One application of the Geneva drive is in film movie projectors and movie cameras, where the film is pulled through an exposure gate with periodic starts and stops. The film advances frame by frame, each frame standing still in front of the lens for a portion of the frame cycle (typically at a rate of 24 cycles per second), and rapidly accelerating, advancing, and decelerating during the rest of the cycle. This intermittent motion is implemented by a Geneva drive, which in turn actuates a claw that engages sprocket holes in the film. The Geneva drive also provides a precisely repeatable stopped position, which is critical to minimizing jitter in the successive images. (Modern film projectors may also use an electronically controlled indexing mechanism or stepper motor, which allows for fast-forwarding the film.) The first uses of the Geneva drive in film projectors date to 1896, with the projectors of Oskar Messter and Max Gliewe and the Teatrograph of Robert William Paul. Previous projectors, including Thomas Armat's projector, marketed by Edison as the Vitascope, had used a "beater mechanism", invented by Georges Demenÿ in 1893, to achieve intermittent film transport.

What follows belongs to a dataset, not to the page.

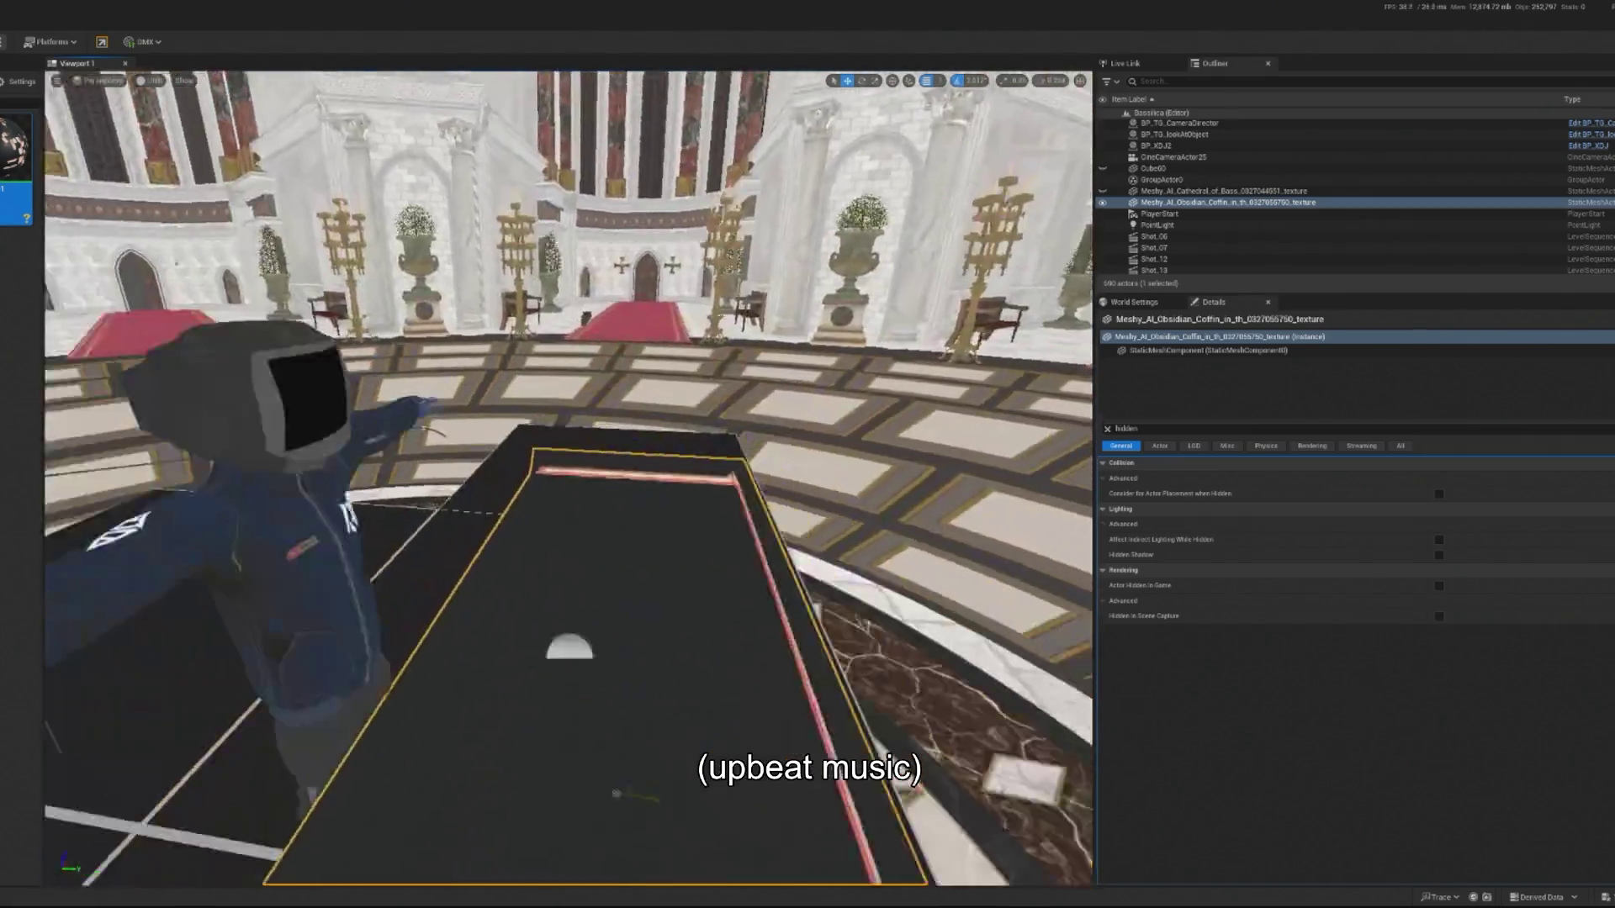
{"action": "key", "text": "e"}
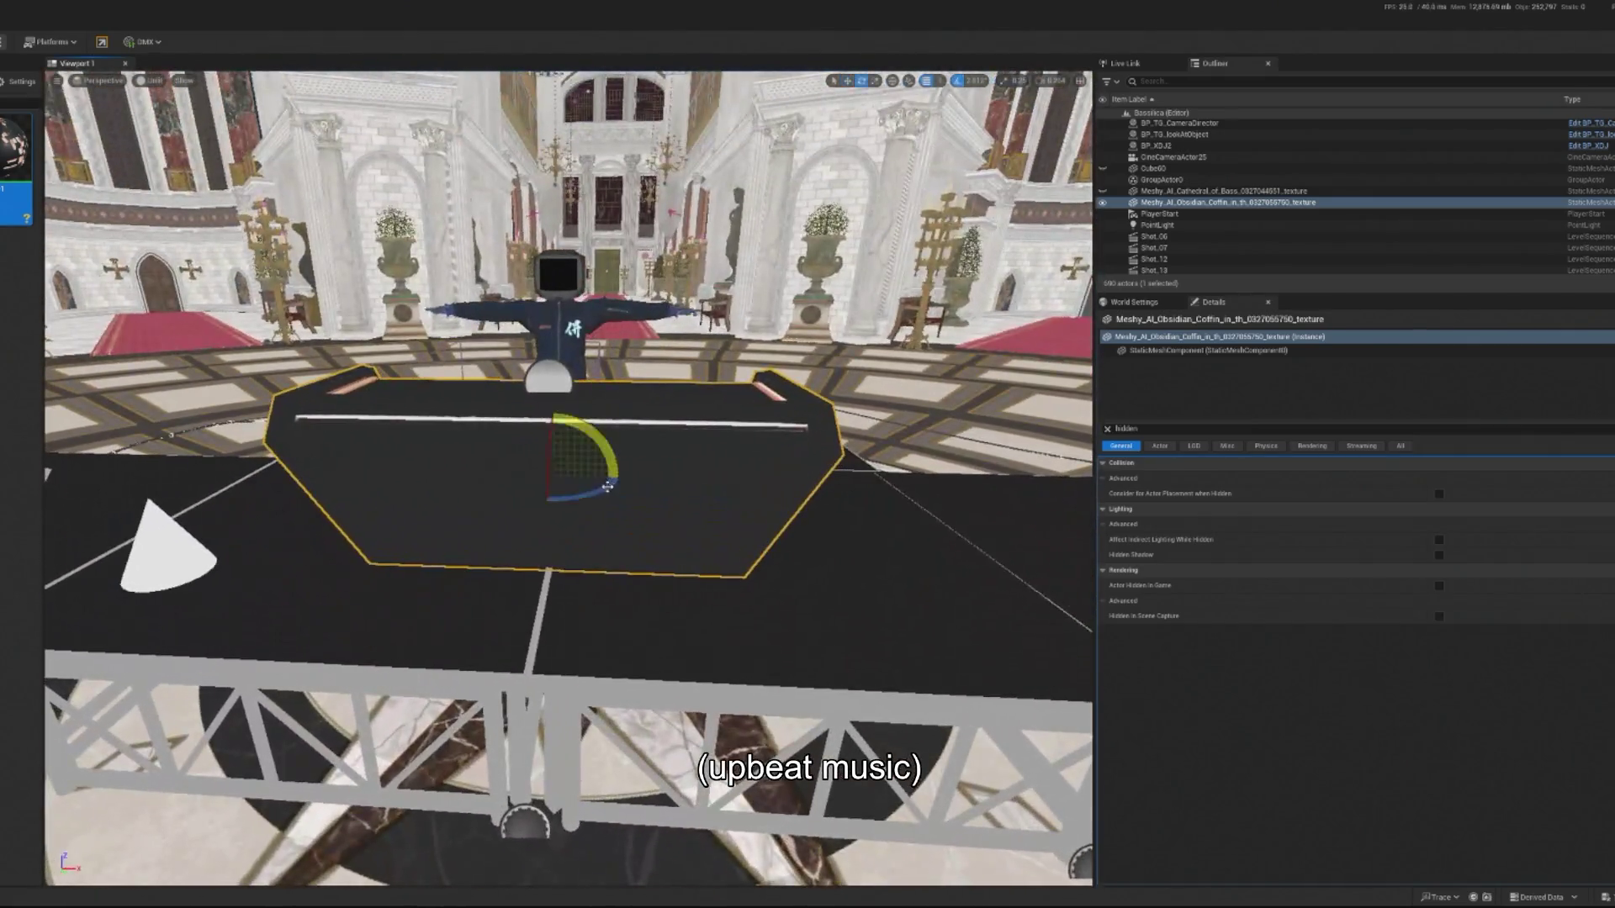
{"action": "left_click", "coordinate": [1108, 429]}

Geneva stop with five spokes, allowing four rotations of the driving wheel

Geneva wheels having the form of the driven wheel were also used in mechanical watches, but not in a drive, rather to limit the tension of the spring, such that it would operate only in the range where its elastic force is nearly linear. If one of the slots of the driven wheel is occluded, the number of rotations the drive wheel can make is limited. In watches, the "drive" wheel is the one that winds up the spring, and the Geneva wheel with four or five spokes and one closed slot prevents overwinding (and also complete unwinding) of the spring. This so-called Geneva stop or "Geneva stop work" was the invention of 17th or 18th century watchmakers.

Other applications of the Geneva drive include the pen change mechanism in plotters, automated sampling devices, banknote counting machines, and many forms of indexable equipment used in manufacturing (such as the tool changers in CNC machines; the turrets of turret lathes, screw machines, and turret drills; some kinds of indexing heads and rotary tables; and so on). The Iron Ring Clock uses a Geneva mechanism to provide intermittent motion to one of its rings.

A Geneva drive was used to change filters in the Dawn mission framing camera used to image the asteroid 4 Vesta in 2011. It was selected to ensure that should the mechanism fail at least one filter would be usable.

=== Internal version ===
A variant exists where the drive wheel is inside the driven wheel. While an external Geneva drive advances the driven wheel one step in less than 180° rotation of the drive wheel, so (assuming a constant-speed drive wheel) the stop is always longer than the motion, in an internal wheel the motion always requires more than 180° rotation of the drive wheel, so the motion takes longer than the stop. The axis of the drive wheel can have a bearing only on one side.

Internal Geneva drive
Animation showing an internal Geneva drive in operation

The external form is the more common, as it can be built smaller and can withstand higher mechanical stresses. A shorter stop time can also be achieved by having more than one drive pin on an external drive wheel.

=== Spherical version ===
Another variant is the spherical Geneva drive.

Spherical Geneva drive

== Kinematics ==

Timing diagram over one revolution for angle, angular velocity, angular acceleration, and angular jerk

The figure shows the motion curves for an external four-slot Geneva drive, in arbitrary units. A discontinuity appears in the acceleration when the drive pin enters and leaves the slot, occurring at the instant the rigid bearing surfaces make contact or separate. This generates an "infinite" peak of jerk (Dirac peak), and therefore vibrations.